Ähnliches sei für den Donbass im Gespräch. Die USA würden alle Sanktionen gegen Russland aufheben, so Hersh, wieder russisches Gas und Öl kaufen und möglicherweise den Abbau von Seltenerdmetallen in Sibirien finanzieren.

Doch die Gespräche, die als Schlüsselelement einer früheren möglichen Vereinbarung zwischen Russland und der Ukraine dargestellt wurden, seien aus Trumps Sicht ins Leere gelaufen. Der Grund: Die NATO und die Europäische Union (EU) haben der Ukraine noch mehr politische und militärische Unterstützung im anhaltenden Krieg zugesagt.

Dem US-Journalisten zufolge hat sich der hartnäckige Bodenkrieg in der Ukraine verlangsamt. Die russischen Truppen an der Front dringen weiterhin entlang der langen ukrainischen Front vor, auch wenn Hersh sie als «erschöpft» beschreibt.

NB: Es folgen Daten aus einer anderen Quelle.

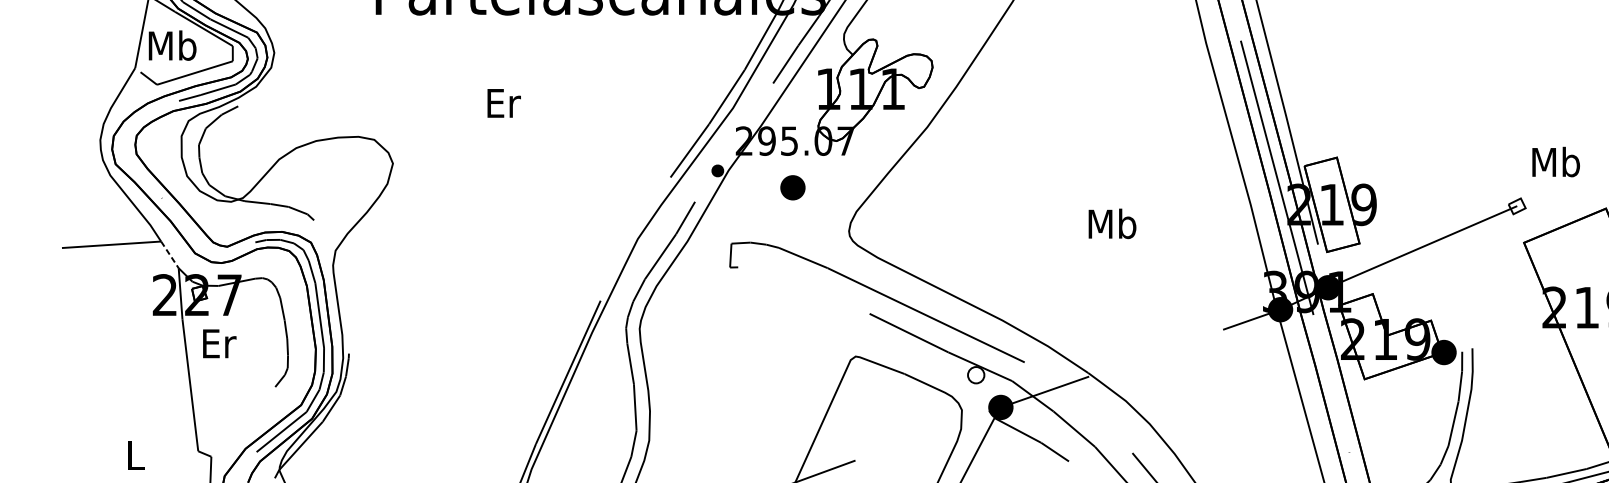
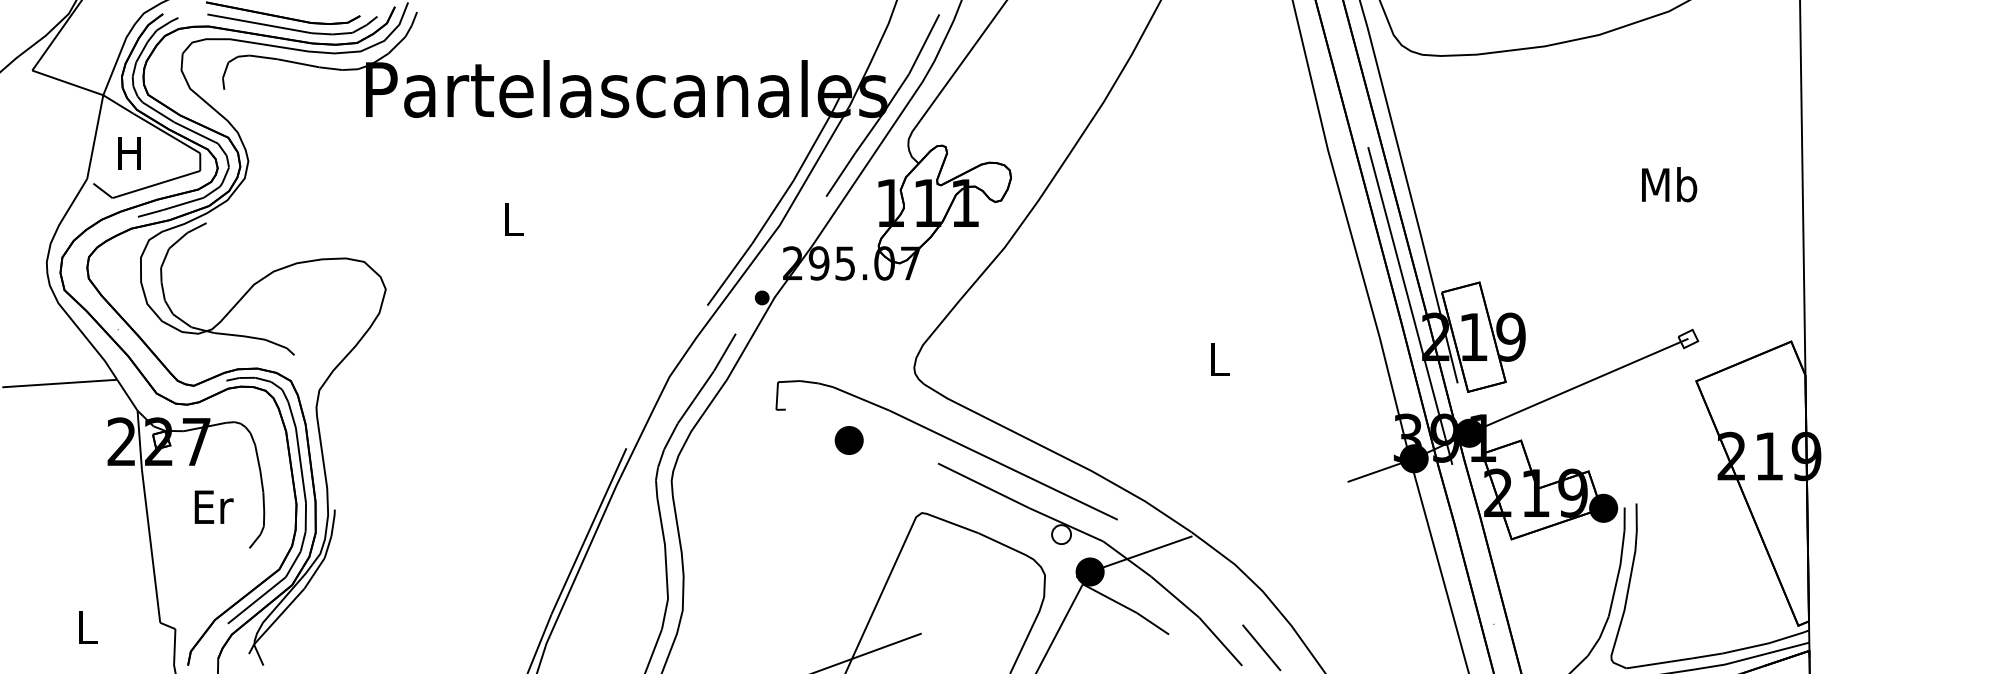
text: (172, 45) -> (130, 152), Mb -> H
text: (504, 103) -> (514, 219), Er -> L
text: (1556, 161) -> (1669, 184), moved
part: (792, 187) -> (848, 440), moved
text: (1112, 223) -> (1219, 358), Mb -> L
line: (170, 255) -> (127, 395), dashed -> solid
text: (219, 343) -> (213, 506), moved

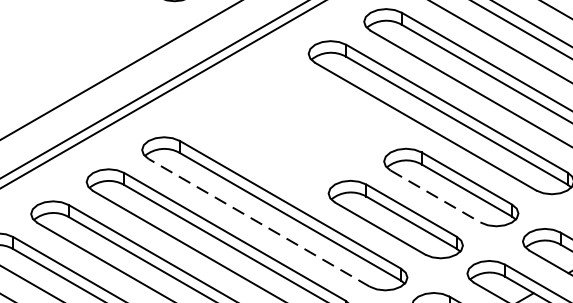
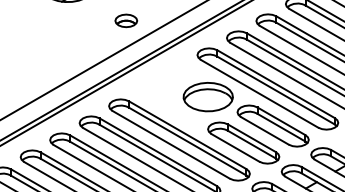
part: (327, 133) -> (207, 97), added
line: (434, 195) -> (264, 130), dashed -> solid
line: (259, 222) -> (171, 144), dashed -> solid

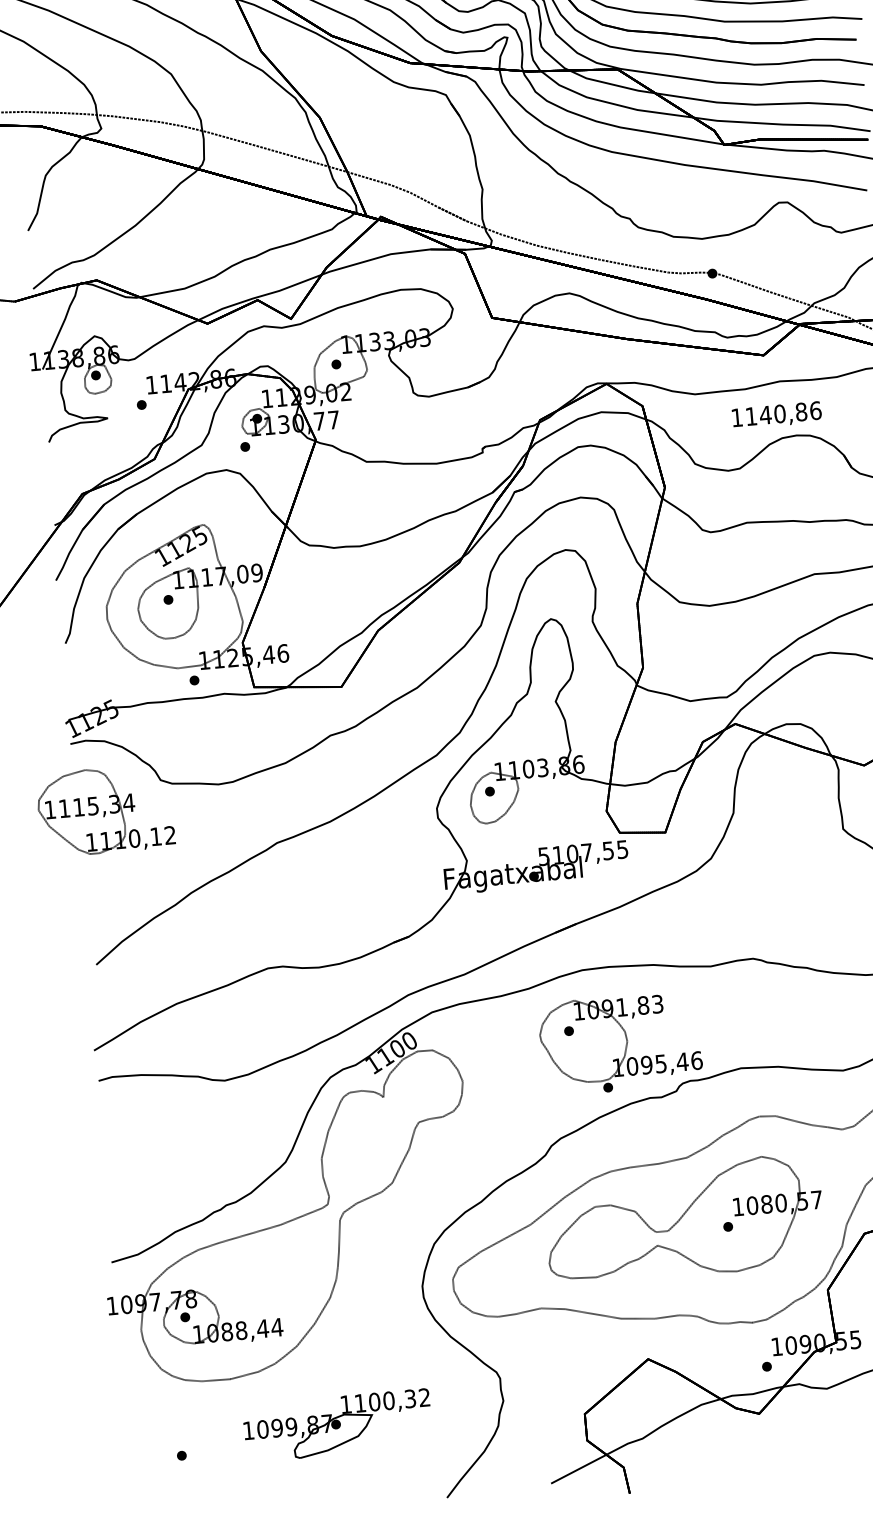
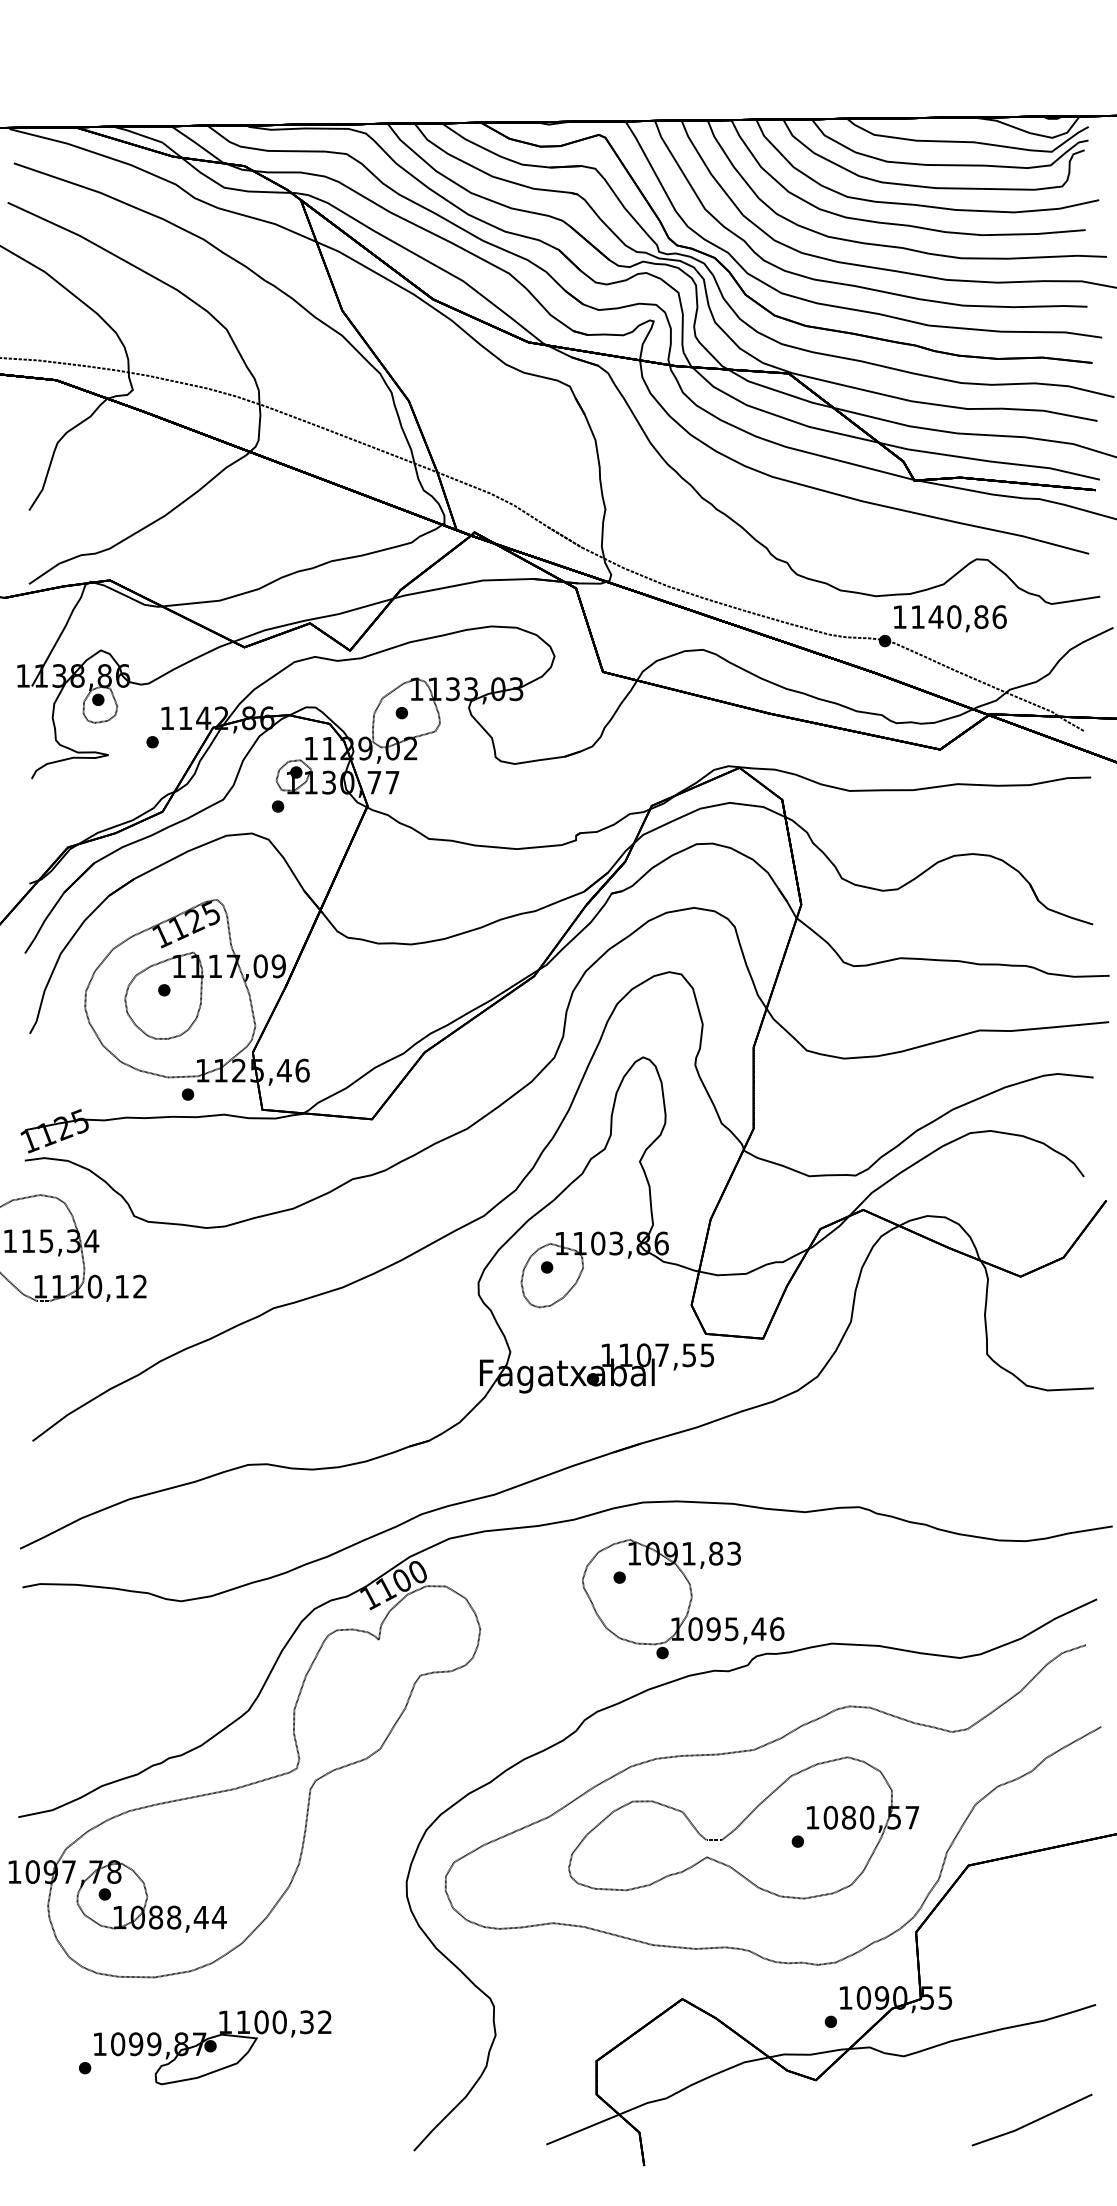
text: (777, 415) -> (950, 618), moved
text: (543, 856) -> (607, 1355), 5107,55 -> 1107,55
part: (337, 1425) -> (212, 2047), moved

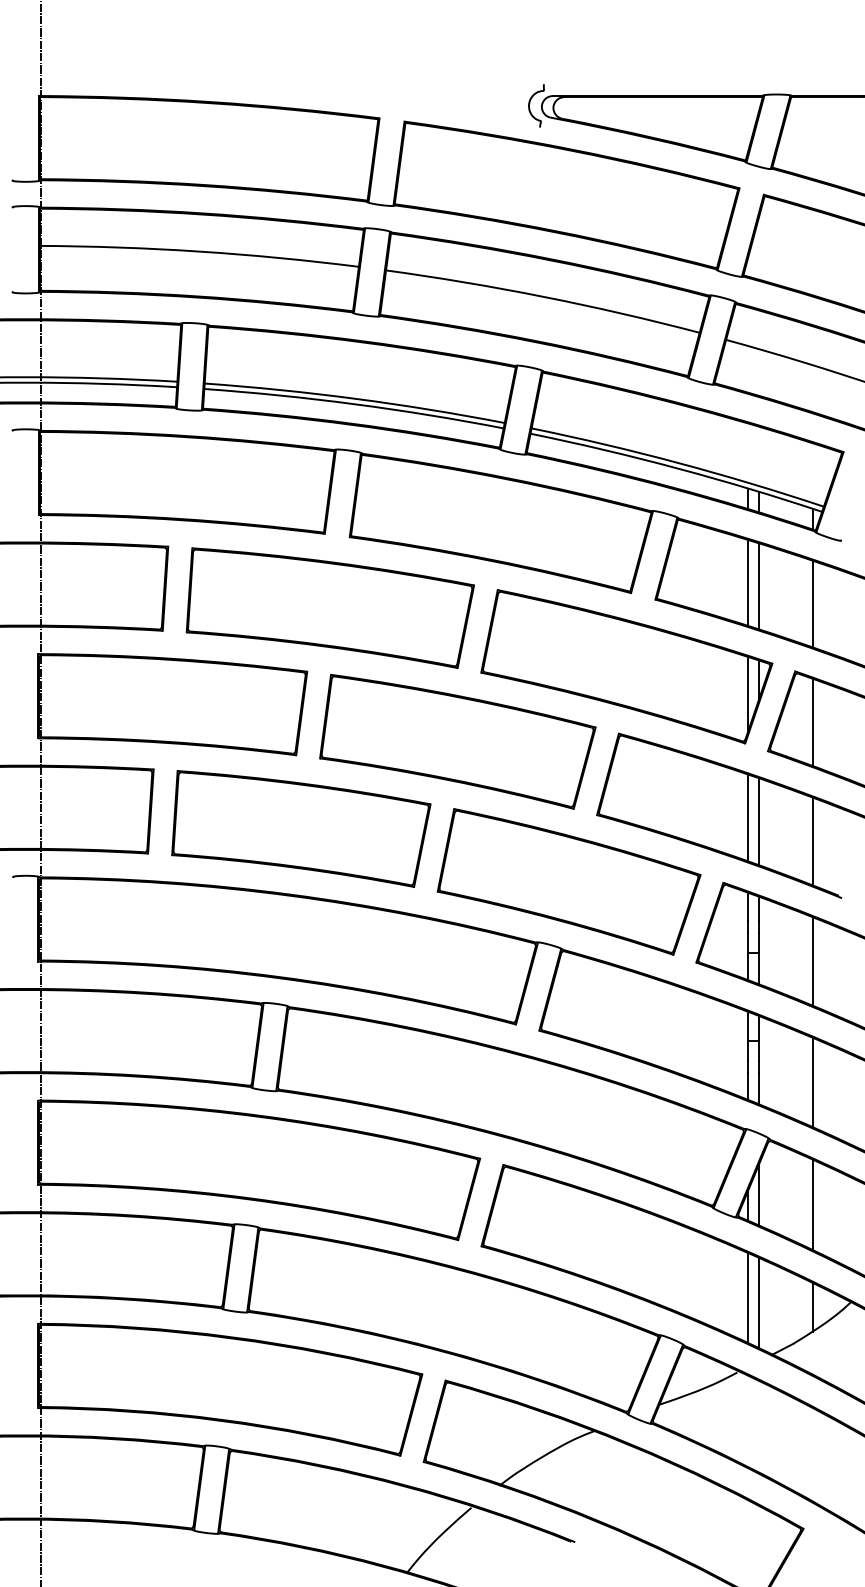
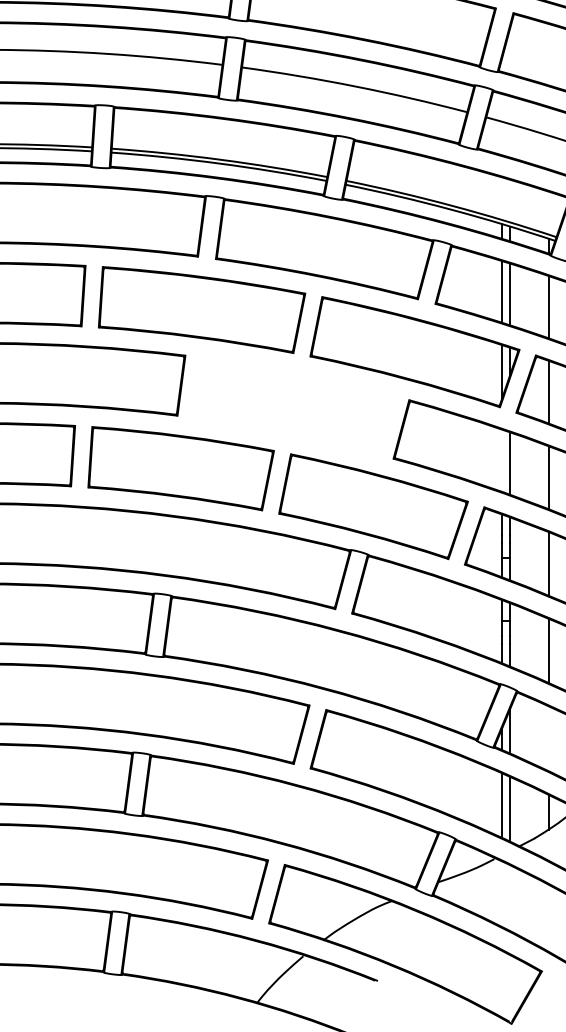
part: (457, 741) -> (293, 405), removed
line: (748, 817) -> (502, 460), removed
line: (812, 1204) -> (548, 738), removed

Doch der Bodenkrieg werde laut einem gut informierten US-Regierungsvertreter nicht der entscheidende Faktor sein, «solange das zunehmend besorgte Europa nicht beschließt, NATO- und andere Streitkräfte in die Ukraine zu entsenden». In Washington ist demnach bekannt und klar, dass Russland das nicht akzeptieren würde.

Laut Hersh führen beide Seiten weiter Gespräche, an denen hochrangige Berater von Trump teilnehmen. Einige Treffen hätten in Saudi-Arabien stattgefunden. Das Ziel sei es, «einen Krieg zu beenden, den alle als militärisch destruktiv bezeichnen», zitiert der Journalist seinen Informanten.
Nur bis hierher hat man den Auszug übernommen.